Il est également justifié que suite à sa demande, des pièces ont été transmises à l'employeur le 28 juin 2016, ainsi qu'il ressort d'un courrier de transmission de pièces (pièce n° 9 communiquée par la caisse primaire d'assurance maladie d'Indre et Loire), le caisse indiquant avoir transmis les pièces constitutives du dossier, à savoir : la déclaration de maladie professionnelle, le certificat médical initial, le questionnaire employeur, l'enquête assuré et la fiche colloque.
Les pièces du dossier consultées correspondent selon "l'accusé de réception des pièces transmises" retourné à la caisse par l'employeur (pièce n° 10 communiquée par la caisse primaire d'assurance maladie d'Indre et Loire) à la déclaration d'accident de travail, au certificat médical initial prescrivant un arrêt de travail jusqu'au 8 janvier 2016, et à l'enquête administrative.
Il n'est pas contesté par l'appelante d'une part, qu'elle était en possession de certificats médicaux de prolongation d'arrêt de travail intervenus avant le courrier de notification de la fin de l'instruction au moment où elle a pris sa décision de transmission du dossier au comité régional de reconnaissance des maladies professionnelles conformément aux dispositions de l'article L. 461-1 3ème alinéa du Code de la sécurité sociale, et d'autre part, que ces certificats médicaux ne figuraient pas au nombre des pièces constitutives du dossier mis à la disposition de la société [4], la caisse primaire d'assurance maladie d'Indre et Loire se bornant, sur ce point, à soutenir que ces certificats médicaux de prolongation n'avaient pas à être communiqués à l'employeur.

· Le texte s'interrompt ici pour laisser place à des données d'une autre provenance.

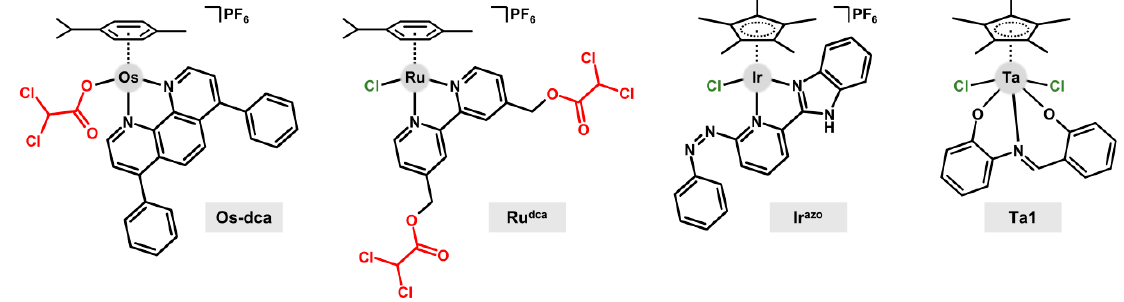
Figure 8. Structural formulas of complexes [Os( η 6 -pcym)(bphen)(dca)]PF 6 ( Os-dca ), [Ru( η 6 -pcym)(bpy dca )Cl]PF 6 ( Ru dca ), [Ir( η 5 -Cp*)Cl(L2 azo )]PF 6 ( Ir azo ), and [Ta( η 5 -Cp*)Cl 2 (L3)] ( Ta1 ); bioactive ligand/substituent dichloroacetate is given in red.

Ainsi que l'a justement relevé le premier juge, l'article R. 441-13 précité n'opère aucune distinction entre les certificats médicaux.
Il convient, par conséquent, de considérer qu'en s'abstenant de mettre à disposition les certificats médicaux de prolongation intervenus avant le courrier de notification de la fin de l'instruction en sa possession, la caisse primaire d'assurance maladie d'Indre et Loire a manqué à son obligation à l'égard de l'employeur.
Il y a lieu, dès lors, de confirmer le jugement entrepris en ce qu'il a déclaré inopposable à la société [4] la décision de la caisse primaire d'assurance maladie d'Indre et Loire de prise en charge de la maladie professionnelle déclarée le 8 décembre 2015 par M. [G] [W].
Compte tenu de la solution donnée au présent litige, il convient de condamner la caisse primaire d'assurance maladie d'Indre et Loire aux dépens d'appel.
Il n'y a pas lieu, par ailleurs, en l'espèce, de faire application des dispositions de l'article 700 du Code de procédure civile. Les demandes à ce titre seront, en conséquence, rejetées.
PAR CES MOTIFS:
Confirme en toutes ses dispositions le jugement rendu le 12 avril 2021 par le Pôle social du tribunal judiciaire de Tours ;
Y ajoutant ;
Rejette les demandes fondées sur l'article 700 du Code de procédure civile ;
Condamne la caisse primaire d'assurance maladie d'Indre et Loire aux dépens d'appel.